DUBLIN: Experts warn that the Delta variant, which was first identified in India, might pose a significant threat to Ireland’s reopening. Their warning is that if the spread of the variant is not taken seriously, the situation here will be worse than in the UK.

The growing number of Delta variant cases is “a clear and present danger” for Ireland, a Cork-based infectious diseases expert said.

So far, 218 cases of both the Delta and Kappa variants (two COVID-19 strains first identified in India) have been recorded in Ireland. Dublin has the most of these variants, with 119 cases, followed by Cork, which has 67. There are also four cases in Kerry, five in Limerick, and one each in Tipperary and Waterford. The National Virus Reference Laboratory submitted the majority of these cases.

Virologist Cillian de Gascun said 126 cases of the Delta variant and 89 cases of the Kappa variant were found in Ireland.

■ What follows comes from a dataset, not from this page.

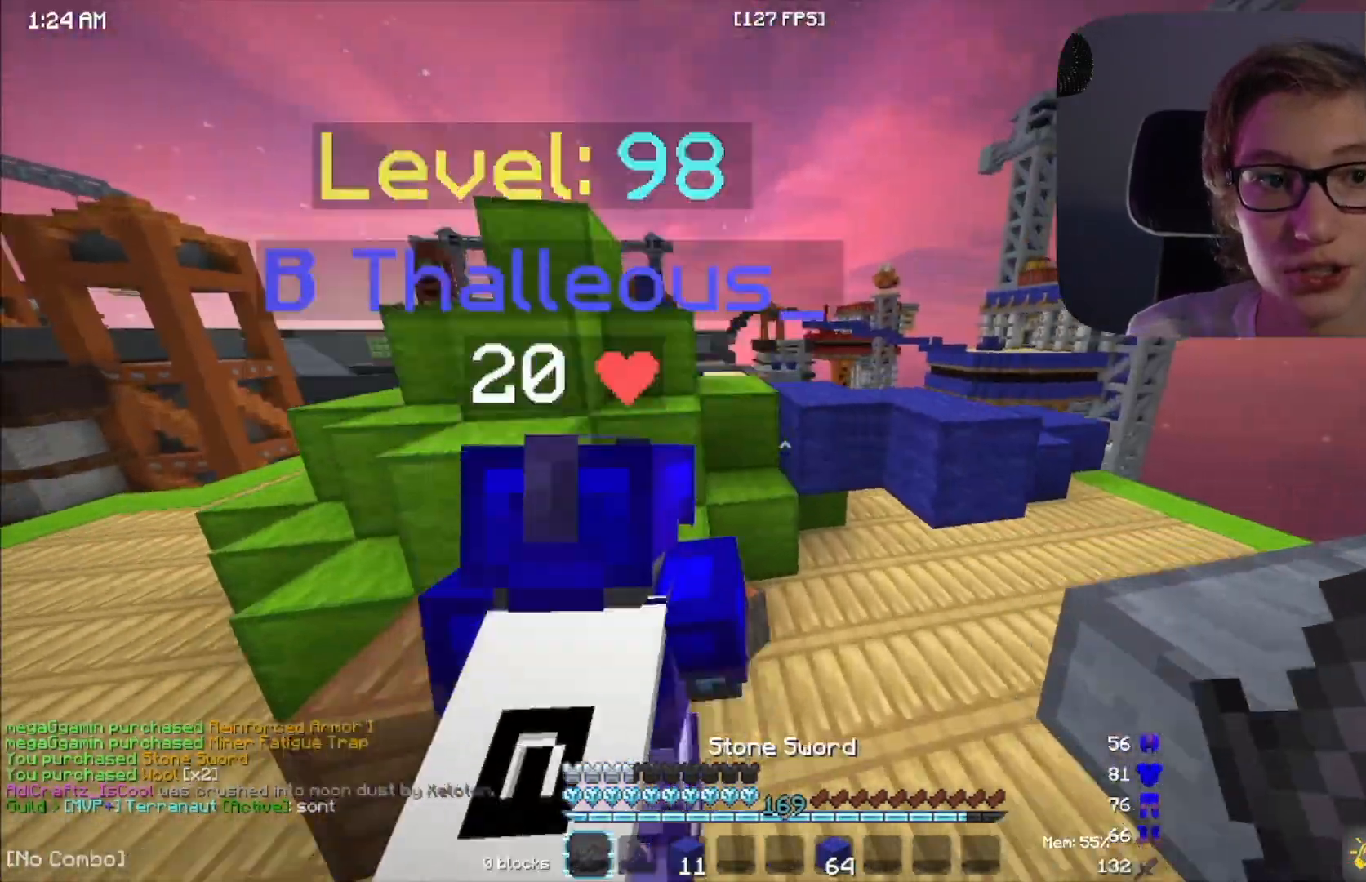
{"keys": [], "mouse": [], "events": [[83, "space", "down"], [350, "space", "up"], [383, "w", "up"]]}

Professor Gerry Killeen, AXA Research chair in applied pathogen ecology at University College Cork, described the Delta variant as a “clear and present danger” to Ireland’s re-opening plans.

Over the weekend, the Northern Ireland Public Health Agency detected a small number of probable Delta variant infections in county Down.

Prof. Killeen believes Ireland can overcome the threat if the government implements similar strict measures to prevent the spread of the Gamma (P1) variant, which was first identified in Brazil. He also suggested that all possible precautions be taken, including mandatory hotel quarantine.